EXERCISE AIM: Word for word, give the data again without its pictures.

(Image comparison data)
################
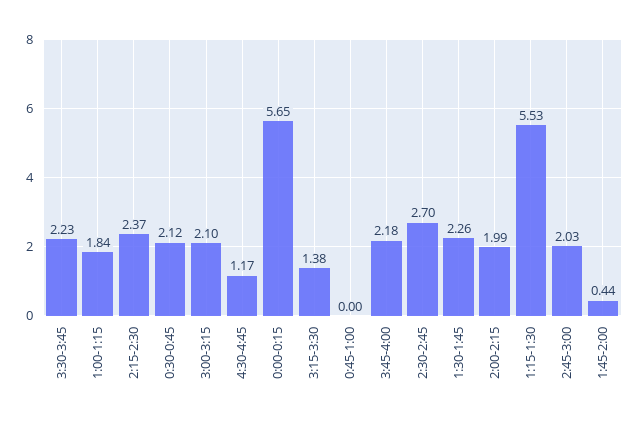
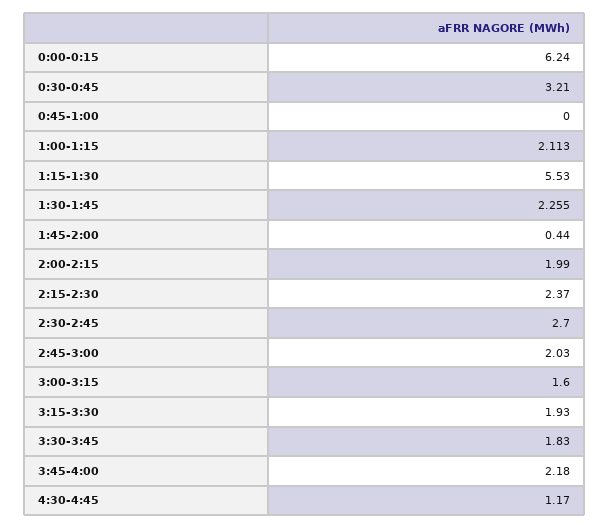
  {
-   "3:30-3:45": 2.23,
+   "3:30-3:45": 1.83,
-   "1:00-1:15": 1.84,
+   "1:00-1:15": 2.113,
    "2:15-2:30": 2.37,
-   "0:30-0:45": 2.12,
+   "0:30-0:45": 3.21,
-   "3:00-3:15": 2.1,
+   "3:00-3:15": 1.6,
    "4:30-4:45": 1.17,
-   "0:00-0:15": 5.65,
+   "0:00-0:15": 6.24,
-   "3:15-3:30": 1.38,
+   "3:15-3:30": 1.93,
    "0:45-1:00": 0,
    "3:45-4:00": 2.18,
    "2:30-2:45": 2.7,
    "1:30-1:45": 2.255,
    "2:00-2:15": 1.99,
    "1:15-1:30": 5.53,
    "2:45-3:00": 2.03,
    "1:45-2:00": 0.44
  }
################
ANSWER SPACE:
  {
-   "3:30-3:45": 2.23,
+   "3:30-3:45": 1.83,
-   "1:00-1:15": 1.84,
+   "1:00-1:15": 2.113,
    "2:15-2:30": 2.37,
-   "0:30-0:45": 2.12,
+   "0:30-0:45": 3.21,
-   "3:00-3:15": 2.1,
+   "3:00-3:15": 1.6,
    "4:30-4:45": 1.17,
-   "0:00-0:15": 5.65,
+   "0:00-0:15": 6.24,
-   "3:15-3:30": 1.38,
+   "3:15-3:30": 1.93,
    "0:45-1:00": 0,
    "3:45-4:00": 2.18,
    "2:30-2:45": 2.7,
    "1:30-1:45": 2.255,
    "2:00-2:15": 1.99,
    "1:15-1:30": 5.53,
    "2:45-3:00": 2.03,
    "1:45-2:00": 0.44
  }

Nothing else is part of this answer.